The $32.8 million in Dirigo "savings" in its third year follows $43.7 million in "savings" in the first year and $34.3 million in "savings" in the second year. Unbelievably, Dirigo Health is saving less despite costing taxpayers more.

In fact, the very thing that Dirigo Health spent the vast majority of funds on -- the DirigoChoice insurance product -- produced the least amount of documented savings.

In fiscal year 2007, Dirigo Health spent over $30 million on Dirigo Choice, after deducting employer-paid premiums and net employee contributions. And the superintendent calculated that this $30 million expenditure resulted in less than $3 million in savings.

The net savings was an unimpressive 10 cents for every dollar spent.

All other savings were attributed to funding in the Medicaid programs and hospitals voluntarily limiting cost increases, with no help from the state in doing so.

In 2003, when Dirigo Health was passed with the promise of eliminating all uninsured by 2009, Maine had 128,000 uninsured residents or 10 percent of the population. In 2006, that uninsured figure was 122,000 or 9.3 percent of the population, after $100 million was invested on the Dirigo Health initiative.

In fact, Maine's flat uninsured rate mirrors U.S. trends for the similar national population.

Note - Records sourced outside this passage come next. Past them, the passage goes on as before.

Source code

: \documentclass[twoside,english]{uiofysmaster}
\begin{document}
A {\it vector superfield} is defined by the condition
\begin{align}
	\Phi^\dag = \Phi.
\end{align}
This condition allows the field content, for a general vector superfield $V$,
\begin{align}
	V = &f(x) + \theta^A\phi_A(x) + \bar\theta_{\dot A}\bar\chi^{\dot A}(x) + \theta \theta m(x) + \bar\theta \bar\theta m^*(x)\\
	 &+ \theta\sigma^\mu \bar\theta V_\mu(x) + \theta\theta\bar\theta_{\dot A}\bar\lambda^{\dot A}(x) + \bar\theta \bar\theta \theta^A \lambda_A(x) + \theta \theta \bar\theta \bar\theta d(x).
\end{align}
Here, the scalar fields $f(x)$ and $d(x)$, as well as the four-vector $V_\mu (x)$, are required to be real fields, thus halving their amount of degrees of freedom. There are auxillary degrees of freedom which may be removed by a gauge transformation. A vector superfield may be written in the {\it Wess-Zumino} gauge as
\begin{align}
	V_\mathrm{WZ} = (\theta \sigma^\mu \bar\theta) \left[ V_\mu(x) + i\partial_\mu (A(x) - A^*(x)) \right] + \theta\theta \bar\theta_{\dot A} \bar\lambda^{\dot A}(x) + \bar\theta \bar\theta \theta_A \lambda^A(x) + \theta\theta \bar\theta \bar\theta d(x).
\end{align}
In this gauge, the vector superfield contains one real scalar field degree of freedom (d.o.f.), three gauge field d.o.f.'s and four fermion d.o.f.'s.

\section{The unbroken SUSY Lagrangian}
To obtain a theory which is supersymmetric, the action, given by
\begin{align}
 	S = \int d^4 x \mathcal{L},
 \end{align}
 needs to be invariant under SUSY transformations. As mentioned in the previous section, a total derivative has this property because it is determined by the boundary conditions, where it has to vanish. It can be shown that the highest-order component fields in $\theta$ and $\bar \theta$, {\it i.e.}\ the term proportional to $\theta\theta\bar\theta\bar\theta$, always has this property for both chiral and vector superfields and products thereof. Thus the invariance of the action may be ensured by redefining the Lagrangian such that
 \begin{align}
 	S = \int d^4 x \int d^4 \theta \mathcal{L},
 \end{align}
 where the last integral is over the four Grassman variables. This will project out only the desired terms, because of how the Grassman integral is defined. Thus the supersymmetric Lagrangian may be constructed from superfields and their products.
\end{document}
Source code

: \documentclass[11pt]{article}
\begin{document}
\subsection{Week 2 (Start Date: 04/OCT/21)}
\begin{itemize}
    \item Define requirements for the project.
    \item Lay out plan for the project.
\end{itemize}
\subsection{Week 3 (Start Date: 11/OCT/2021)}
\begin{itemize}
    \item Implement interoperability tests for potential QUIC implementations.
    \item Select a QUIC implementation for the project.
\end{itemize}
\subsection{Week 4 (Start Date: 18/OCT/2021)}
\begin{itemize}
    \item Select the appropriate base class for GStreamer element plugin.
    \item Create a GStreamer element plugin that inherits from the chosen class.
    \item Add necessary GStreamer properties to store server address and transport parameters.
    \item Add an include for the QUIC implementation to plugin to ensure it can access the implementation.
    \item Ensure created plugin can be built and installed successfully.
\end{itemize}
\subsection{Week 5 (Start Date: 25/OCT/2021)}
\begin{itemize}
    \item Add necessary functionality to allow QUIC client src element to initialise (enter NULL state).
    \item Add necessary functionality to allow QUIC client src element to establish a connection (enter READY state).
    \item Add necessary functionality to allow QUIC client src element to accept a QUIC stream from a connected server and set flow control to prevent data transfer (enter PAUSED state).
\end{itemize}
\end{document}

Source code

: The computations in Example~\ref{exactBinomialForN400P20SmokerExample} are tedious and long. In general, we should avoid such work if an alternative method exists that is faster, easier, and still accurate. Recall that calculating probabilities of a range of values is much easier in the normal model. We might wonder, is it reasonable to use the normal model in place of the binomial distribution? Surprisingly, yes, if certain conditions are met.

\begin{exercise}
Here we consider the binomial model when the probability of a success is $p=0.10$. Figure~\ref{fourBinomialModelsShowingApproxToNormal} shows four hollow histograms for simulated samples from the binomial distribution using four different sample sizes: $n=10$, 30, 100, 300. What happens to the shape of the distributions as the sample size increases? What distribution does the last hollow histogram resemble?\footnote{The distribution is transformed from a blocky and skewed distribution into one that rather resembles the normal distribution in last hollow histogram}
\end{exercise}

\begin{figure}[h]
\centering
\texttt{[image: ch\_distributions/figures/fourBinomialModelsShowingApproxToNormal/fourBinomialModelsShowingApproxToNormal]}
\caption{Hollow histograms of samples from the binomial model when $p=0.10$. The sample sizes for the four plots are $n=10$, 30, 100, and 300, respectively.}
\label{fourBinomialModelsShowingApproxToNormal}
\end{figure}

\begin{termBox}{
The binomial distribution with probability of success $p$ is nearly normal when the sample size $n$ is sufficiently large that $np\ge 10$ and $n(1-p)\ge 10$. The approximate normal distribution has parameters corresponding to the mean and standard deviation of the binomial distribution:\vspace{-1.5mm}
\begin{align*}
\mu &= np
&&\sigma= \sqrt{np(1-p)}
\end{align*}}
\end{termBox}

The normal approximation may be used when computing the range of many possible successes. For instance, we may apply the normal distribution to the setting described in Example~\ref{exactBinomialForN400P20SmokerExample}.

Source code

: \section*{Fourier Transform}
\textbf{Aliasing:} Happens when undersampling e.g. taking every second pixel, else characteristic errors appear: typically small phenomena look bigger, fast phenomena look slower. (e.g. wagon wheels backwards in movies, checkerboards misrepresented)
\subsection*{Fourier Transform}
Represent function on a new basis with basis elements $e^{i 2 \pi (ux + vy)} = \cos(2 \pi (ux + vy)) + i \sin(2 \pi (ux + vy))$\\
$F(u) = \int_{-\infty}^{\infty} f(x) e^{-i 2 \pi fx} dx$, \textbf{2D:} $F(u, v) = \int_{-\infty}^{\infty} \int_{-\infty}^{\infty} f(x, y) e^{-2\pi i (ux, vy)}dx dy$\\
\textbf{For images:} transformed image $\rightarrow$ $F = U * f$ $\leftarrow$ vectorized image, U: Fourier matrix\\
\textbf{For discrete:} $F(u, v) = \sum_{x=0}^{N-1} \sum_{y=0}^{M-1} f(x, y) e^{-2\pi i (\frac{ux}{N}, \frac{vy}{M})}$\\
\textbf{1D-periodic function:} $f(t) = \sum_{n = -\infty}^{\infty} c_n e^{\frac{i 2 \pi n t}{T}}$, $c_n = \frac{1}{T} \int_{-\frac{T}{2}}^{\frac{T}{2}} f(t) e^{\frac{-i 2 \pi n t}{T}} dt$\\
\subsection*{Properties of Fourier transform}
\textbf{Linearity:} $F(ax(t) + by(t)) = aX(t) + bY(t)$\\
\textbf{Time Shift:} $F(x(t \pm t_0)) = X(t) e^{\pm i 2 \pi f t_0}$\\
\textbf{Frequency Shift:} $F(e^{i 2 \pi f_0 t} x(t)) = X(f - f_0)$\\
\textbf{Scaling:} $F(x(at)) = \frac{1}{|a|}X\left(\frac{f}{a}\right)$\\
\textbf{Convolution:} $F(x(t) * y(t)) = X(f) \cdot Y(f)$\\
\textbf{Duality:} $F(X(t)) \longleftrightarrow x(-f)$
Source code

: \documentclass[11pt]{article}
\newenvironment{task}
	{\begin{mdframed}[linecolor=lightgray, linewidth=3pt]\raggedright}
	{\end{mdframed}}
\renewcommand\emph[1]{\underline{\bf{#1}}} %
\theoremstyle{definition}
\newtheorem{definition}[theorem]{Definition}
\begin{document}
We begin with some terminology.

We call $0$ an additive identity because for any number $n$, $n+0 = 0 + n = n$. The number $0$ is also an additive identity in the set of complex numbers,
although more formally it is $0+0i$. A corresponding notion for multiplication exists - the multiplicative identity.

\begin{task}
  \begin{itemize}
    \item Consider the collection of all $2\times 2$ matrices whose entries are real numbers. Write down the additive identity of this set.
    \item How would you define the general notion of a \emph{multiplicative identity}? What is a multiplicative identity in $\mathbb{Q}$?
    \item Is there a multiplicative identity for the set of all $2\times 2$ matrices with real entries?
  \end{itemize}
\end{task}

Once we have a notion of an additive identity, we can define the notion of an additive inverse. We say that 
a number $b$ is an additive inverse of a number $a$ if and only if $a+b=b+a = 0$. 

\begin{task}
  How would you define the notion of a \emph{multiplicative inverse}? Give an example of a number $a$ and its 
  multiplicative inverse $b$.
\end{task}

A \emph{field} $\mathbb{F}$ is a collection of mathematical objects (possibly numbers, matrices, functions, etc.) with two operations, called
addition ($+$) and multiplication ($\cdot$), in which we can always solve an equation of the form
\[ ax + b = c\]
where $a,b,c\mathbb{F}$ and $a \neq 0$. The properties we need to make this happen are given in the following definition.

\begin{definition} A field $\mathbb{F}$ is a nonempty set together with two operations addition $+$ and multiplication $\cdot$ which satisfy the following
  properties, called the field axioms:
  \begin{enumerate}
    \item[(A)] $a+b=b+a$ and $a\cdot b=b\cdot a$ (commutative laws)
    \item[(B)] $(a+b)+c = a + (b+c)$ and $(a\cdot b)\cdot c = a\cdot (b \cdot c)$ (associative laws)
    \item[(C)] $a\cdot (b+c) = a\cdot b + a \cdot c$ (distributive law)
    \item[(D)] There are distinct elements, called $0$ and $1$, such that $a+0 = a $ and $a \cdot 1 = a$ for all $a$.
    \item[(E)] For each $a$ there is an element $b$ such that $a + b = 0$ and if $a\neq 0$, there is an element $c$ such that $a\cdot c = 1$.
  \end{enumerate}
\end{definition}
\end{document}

There is an alternative: Maine government can do more to make private health insurance more accessible and more affordable to its residents.

First, Maine can give Mainers and small businesses access to the same affordable health insurance plans available in other New England states.

For example, almost half of all uninsured adults in Maine are between the ages of 18 and 34 and in good health.

In New Hampshire or Connecticut, these young immortals have access to individual health insurance plans for as little as $100- $200 a month for a comprehensive policy.

In Maine, a similar $1,000 deductible plan costs over $700 a month, with an 18 percent increase scheduled for next year.

Second, Maine can stop taxing health premiums and health care, which increases costs by 4 percent or more.

Taxing something does not make it more affordable, it makes it more expensive.